Yes, she recognized him now, understood her subtle, half recognition of him all along.
Oh, why had she been so blind that a little alteration in his personal appearance had misled her so fatally that she had been tricked into a misplaced love, had found heaven in his presence, bliss in his voice, and touch, and glance, happiness with him and no one else.
A sense of ingratitude, of remorse, of falsehood to gran’ther’s revered memory pierced her tender heart like a thorn.
Oh, he was looking down on her from heaven; could he know that she had been about to wed his enemy, at whose door, whether willfully or in self-defense, lay her cousin’s blood?
The tortured lover searched her face with eager, haggard eyes for some sign of relenting.
“Eva, Eva!” he murmured imploringly, but he would never forget the reproach, the despair, the anger of the beautiful upturned face, or the bitterness of the voice in which she answered:
“Oh, I know you now, Doctor Ludington, and I will never forgive you!”
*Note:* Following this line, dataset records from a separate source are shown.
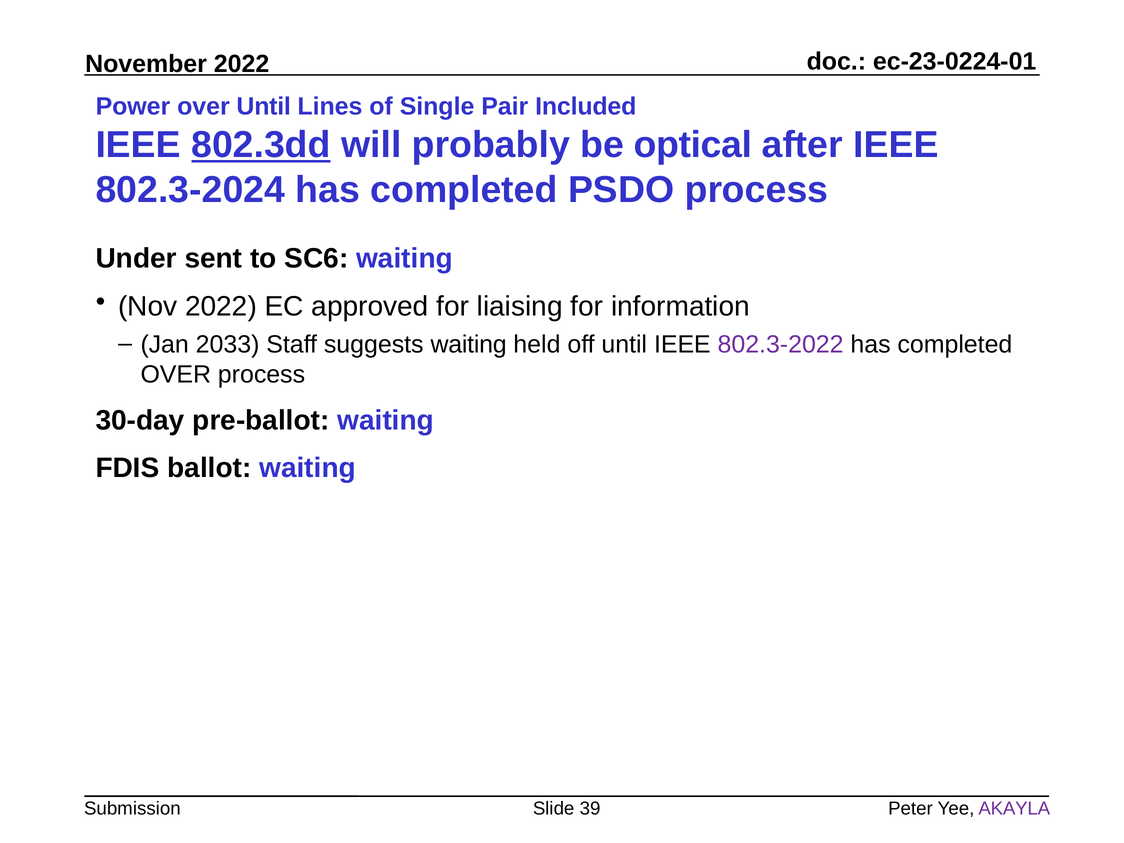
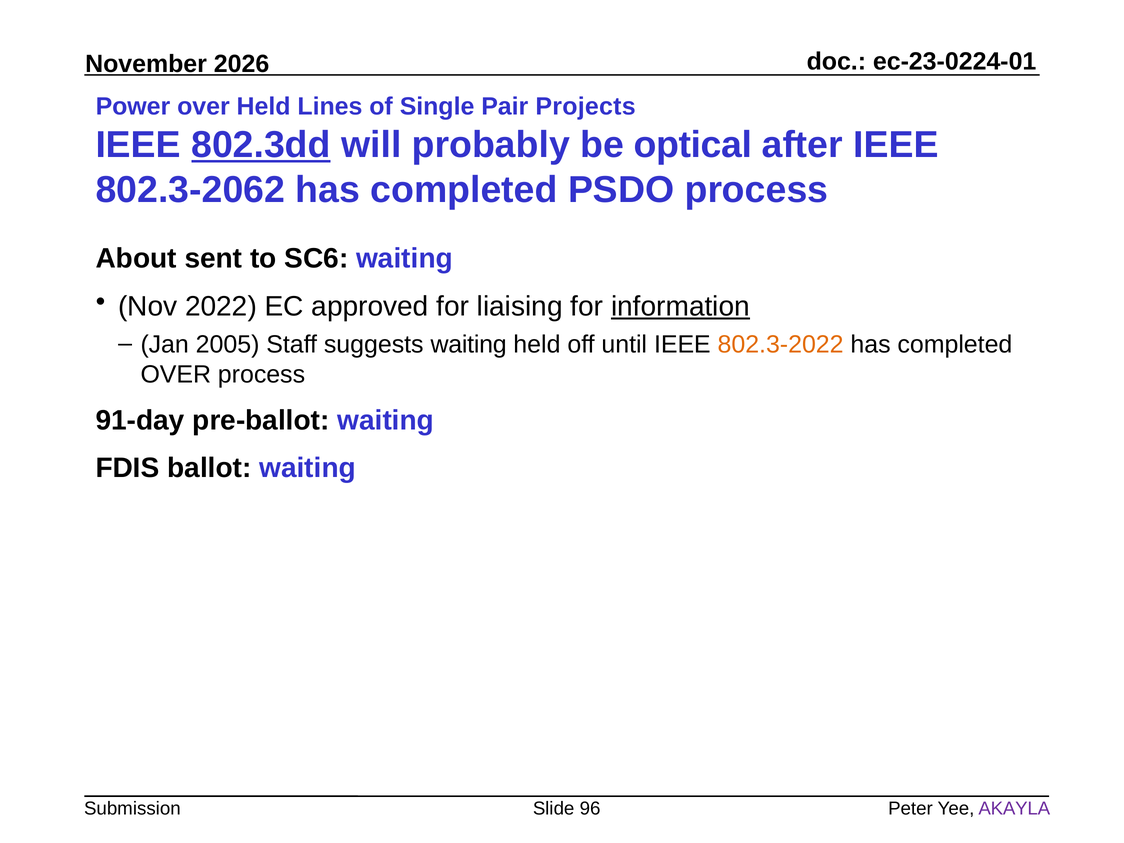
2022 at (242, 64): 2022 -> 2026
over Until: Until -> Held
Included: Included -> Projects
802.3-2024: 802.3-2024 -> 802.3-2062
Under: Under -> About
information underline: none -> present
2033: 2033 -> 2005
802.3-2022 colour: purple -> orange
30-day: 30-day -> 91-day
39: 39 -> 96
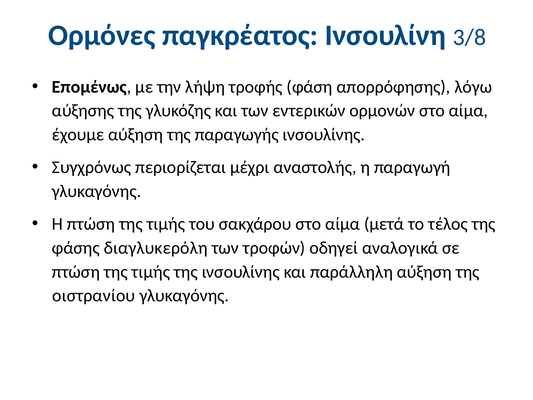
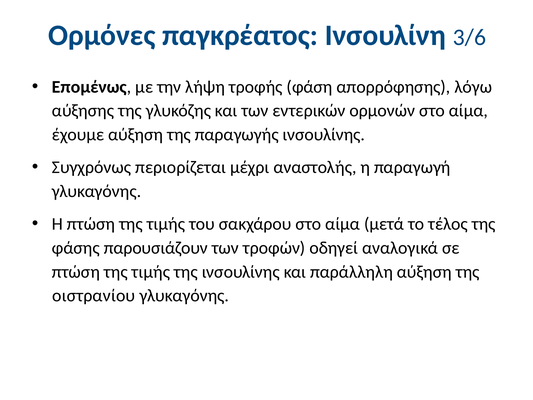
3/8: 3/8 -> 3/6
διαγλυκερόλη: διαγλυκερόλη -> παρουσιάζουν
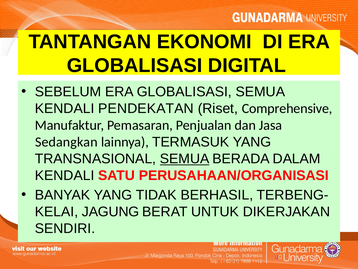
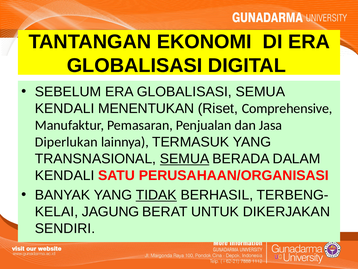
PENDEKATAN: PENDEKATAN -> MENENTUKAN
Sedangkan: Sedangkan -> Diperlukan
TIDAK underline: none -> present
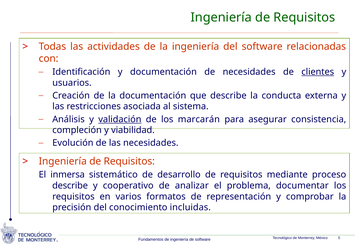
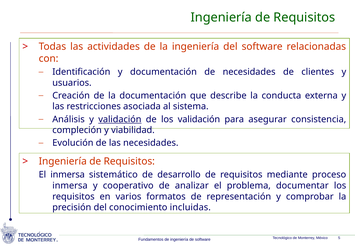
clientes underline: present -> none
los marcarán: marcarán -> validación
describe at (70, 185): describe -> inmersa
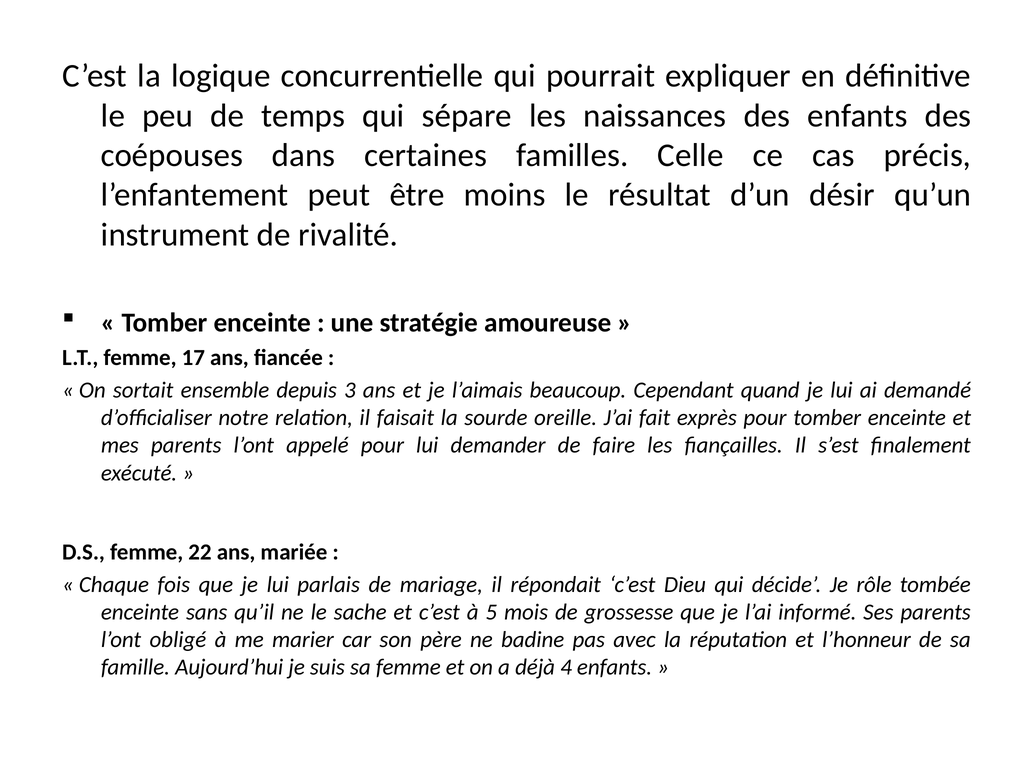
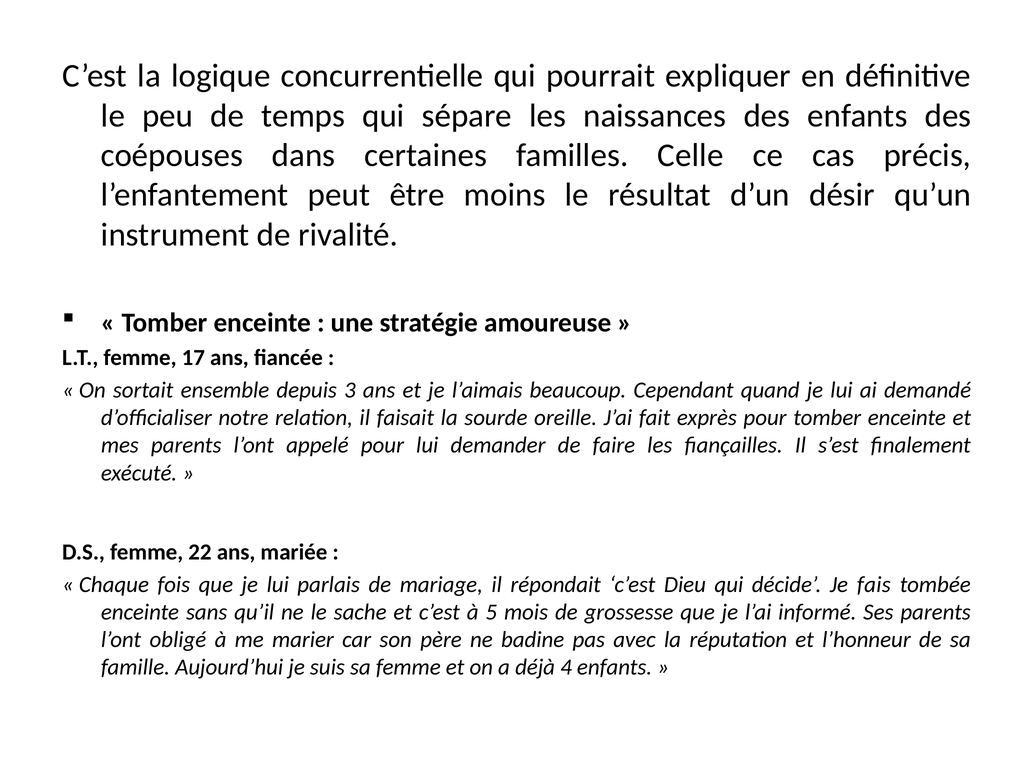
rôle: rôle -> fais
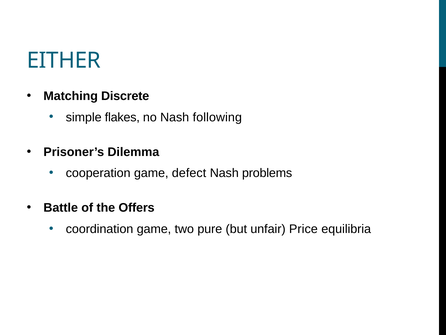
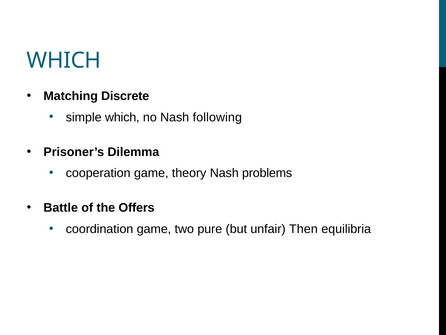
EITHER at (64, 60): EITHER -> WHICH
simple flakes: flakes -> which
defect: defect -> theory
Price: Price -> Then
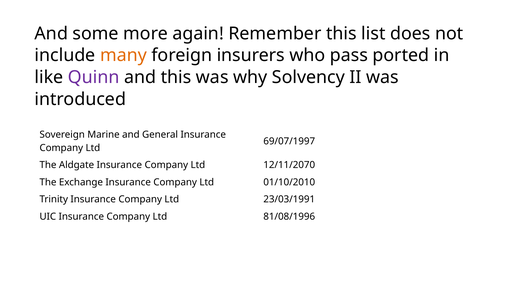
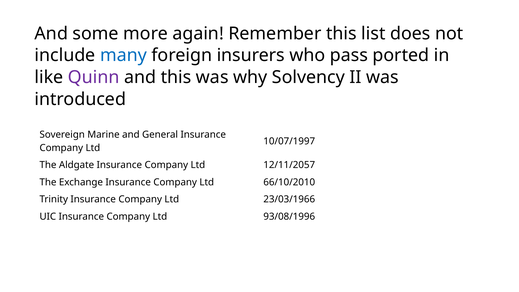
many colour: orange -> blue
69/07/1997: 69/07/1997 -> 10/07/1997
12/11/2070: 12/11/2070 -> 12/11/2057
01/10/2010: 01/10/2010 -> 66/10/2010
23/03/1991: 23/03/1991 -> 23/03/1966
81/08/1996: 81/08/1996 -> 93/08/1996
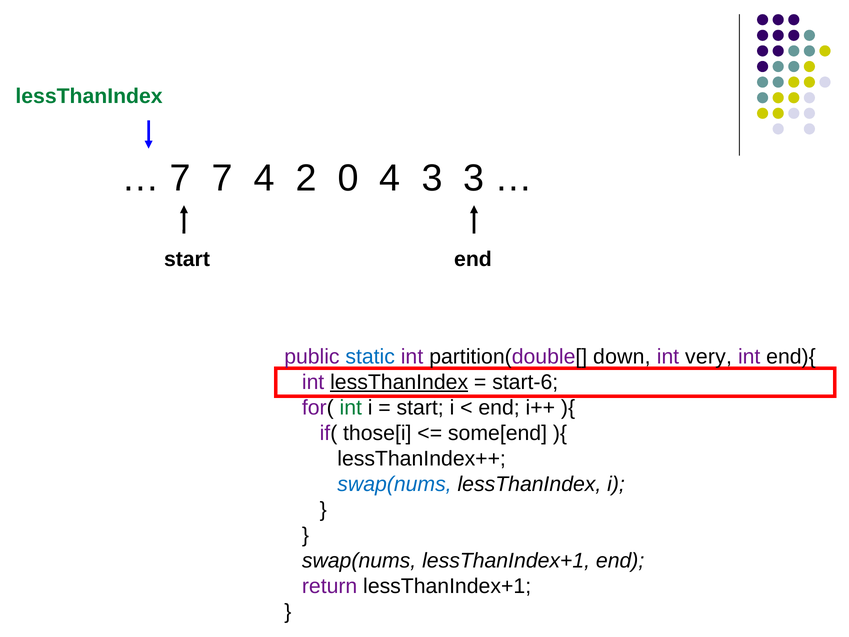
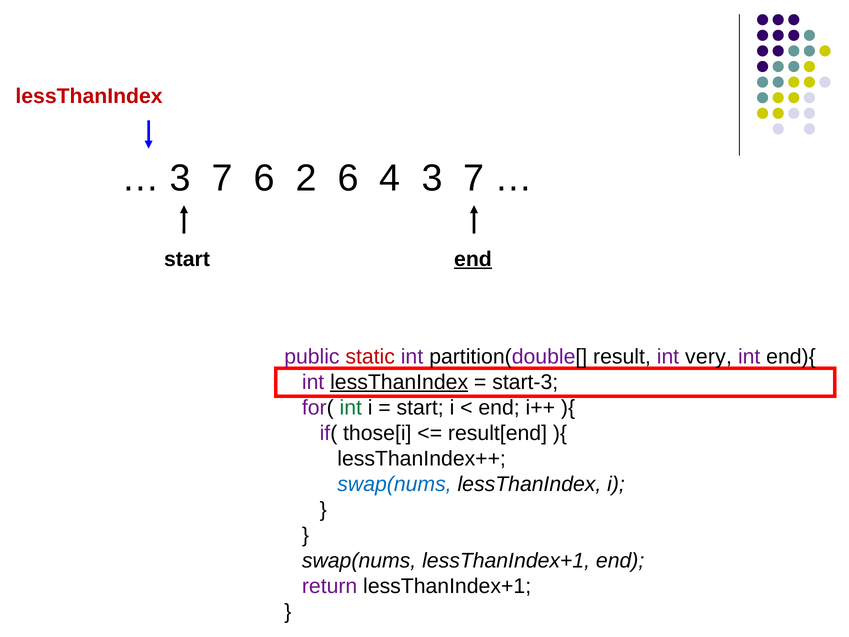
lessThanIndex at (89, 96) colour: green -> red
7 at (180, 178): 7 -> 3
7 4: 4 -> 6
2 0: 0 -> 6
4 3 3: 3 -> 7
end at (473, 259) underline: none -> present
static colour: blue -> red
down: down -> result
start-6: start-6 -> start-3
some[end: some[end -> result[end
Then her senses reeled with agony, her white hands slipped from his arm, and she sank like one dead at his feet.
No one who saw the piteous sight ever forgot how like a dead girl she looked, the beautiful little bride, lying prone on the floor in her filmy white robes, and the fragrant garlands crushed in her golden locks even as her heart was crushed with the weight of despair.
Doctor St. Clair would have felt himself well avenged for her scorn if he had witnessed that scene, but he had absented himself from the wedding, contenting himself that he had set in motion the adverse influences to wreck the budding happiness of the lovers.
The women all flung themselves down by unconscious Eva, and the officers hurried Doctor Ludington away, scarcely giving him time for a word with the few men friends who gave him the hand of sympathy.
He attempted no denial of his true identity. What was the use?
Eva was lost to him forever. Nothing else mattered much.
On the one hand had stood home, kindred, wealth—for the Ludingtons had struck oil, too, and were fast getting rich—but he had been willing to sacrifice them all for the little dark-eyed girl on the other side.
Fate had snatched her away, and given him back what he had forsaken. A telegram went flying to his father confessing all; then he started with the officers on a journey to Clarksburg that was to end in prison instead of bridal happiness.